Conference with the Contractor and Amending the Termination for Cause Notice

The Contracting Officer should conduct a conference only when it will facilitate the termination process. A meeting may also be scheduled with the contractor to discuss the pending termination. As a result of the meeting, the contract may be amended to correct minor mistakes in the notice; add supplemental data or instructions; or rescind the notice entirely if it is determined that the items terminated had been completed or shipped before the contractor's receipt of the notice. With the written agreement of the contractor the Contracting Officer may reinstate the terminated portion of a contract, in whole or part, by amending the notice of termination. If a reinstatement of a portion of the terminated contract is appropriate, the reinstatement must be based on a written determination that circumstances clearly indicate a requirement for the terminated items; and reinstatement is advantageous to the Government.

Repurchasing the Items

Termination guidelines for both commercial and non-commercial item contracts under simplified acquisition proceduresstate that the Government is not liable to the contractor for any amount. The contractor, however, is liable to the Government for any and all rights and remedies provided by law. When the supplies or services are still required after termination, the Government’s preferred remedy is to acquire the same or similar supplies/services from another source and charge the defaulted contractor with any excess reprocurement costs. The contracting officer should:

  • Consider the "Repurchase Against Contractor' s Account" requirements of FAR 49.402-6;
  • Mitigate or reduce damages to the Government by promptly reprocuring at a fair and reasonable price; and
  • Compute excess reprocurement costs and incidental or consequential damages incurred because of the termination.

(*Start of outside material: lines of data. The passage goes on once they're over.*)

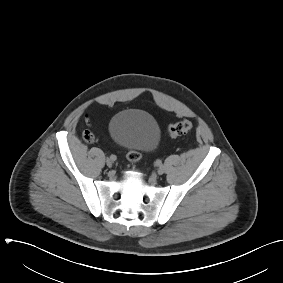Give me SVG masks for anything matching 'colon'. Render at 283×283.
Here are the masks:
<instances>
[{"label":"colon","mask_w":283,"mask_h":283,"mask_svg":"<svg viewBox=\"0 0 283 283\" xmlns=\"http://www.w3.org/2000/svg\"><path fill=\"white\" fill-rule=\"evenodd\" d=\"M193 129V124L189 120H181L176 123L170 124L167 127V134L171 137H176L179 135L187 134L191 132ZM84 139L88 142H91L93 140V135L90 132L84 133ZM127 158L131 163H138L141 155L138 151H132L130 150L127 153Z\"/></svg>","instance_id":"obj_1"}]
</instances>
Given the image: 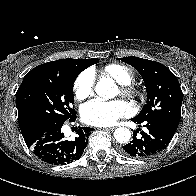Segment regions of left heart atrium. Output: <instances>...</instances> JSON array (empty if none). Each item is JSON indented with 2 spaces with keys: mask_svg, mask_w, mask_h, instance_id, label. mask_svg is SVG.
<instances>
[{
  "mask_svg": "<svg viewBox=\"0 0 196 196\" xmlns=\"http://www.w3.org/2000/svg\"><path fill=\"white\" fill-rule=\"evenodd\" d=\"M131 107L122 100L103 101L94 99L81 108L82 120L93 126H109L119 118L129 115Z\"/></svg>",
  "mask_w": 196,
  "mask_h": 196,
  "instance_id": "left-heart-atrium-1",
  "label": "left heart atrium"
}]
</instances>
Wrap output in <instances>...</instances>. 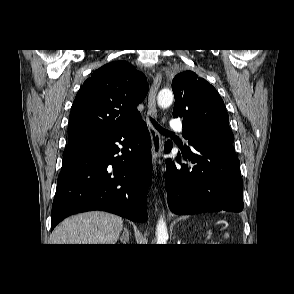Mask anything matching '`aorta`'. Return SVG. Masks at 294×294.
Instances as JSON below:
<instances>
[{
    "label": "aorta",
    "mask_w": 294,
    "mask_h": 294,
    "mask_svg": "<svg viewBox=\"0 0 294 294\" xmlns=\"http://www.w3.org/2000/svg\"><path fill=\"white\" fill-rule=\"evenodd\" d=\"M173 93L169 89H163L159 92L158 97H157V103L158 106L161 108H168L172 105L173 103ZM168 230H167V225L164 220V217H160L158 220L157 228H156V241L157 244H162L165 245L167 244L168 241Z\"/></svg>",
    "instance_id": "1"
}]
</instances>
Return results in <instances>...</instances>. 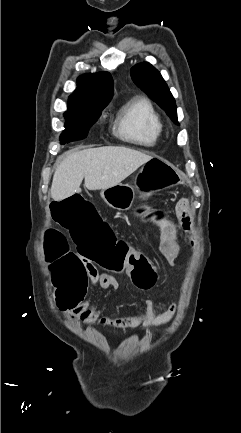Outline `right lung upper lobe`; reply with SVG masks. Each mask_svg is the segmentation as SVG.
<instances>
[{
    "mask_svg": "<svg viewBox=\"0 0 241 433\" xmlns=\"http://www.w3.org/2000/svg\"><path fill=\"white\" fill-rule=\"evenodd\" d=\"M113 89L112 77L107 72L84 75L78 78L77 89L70 95L68 104L107 105Z\"/></svg>",
    "mask_w": 241,
    "mask_h": 433,
    "instance_id": "obj_1",
    "label": "right lung upper lobe"
}]
</instances>
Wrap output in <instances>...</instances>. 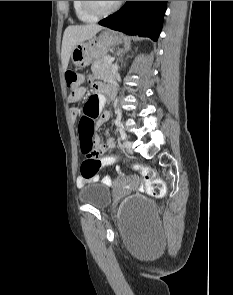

Reaching Agreement on the Amount Due

The contracting officer should strive to negotiate an agreement with the contractor on the amount of payment for supplies delivered/services rendered. In calculating the total amount owed to the contractor (if any) on a fixed-price termination, the following shoud be considered:

  • The contract price for completed supplies that have been delivered and accepted.
  • The price negotiated or set by the CO's final decision for manufacturing materials that have been delivered and accepted by the Government, and for any protection and preservation of the property.
  • Any deductions necessary to protect the Government against loss because of outstanding liens or claims of former lien holders.

In the event an agreement cannot be reached, the Contracting Officer will issue a final decision. This is a unilateral decision, also referred to as a “unilateral determination.” If the contractor disagrees with the decision, the contractor can initiate dispute proceedings as long as the contractor's settlement proposal was provided to the Government in a timely manner.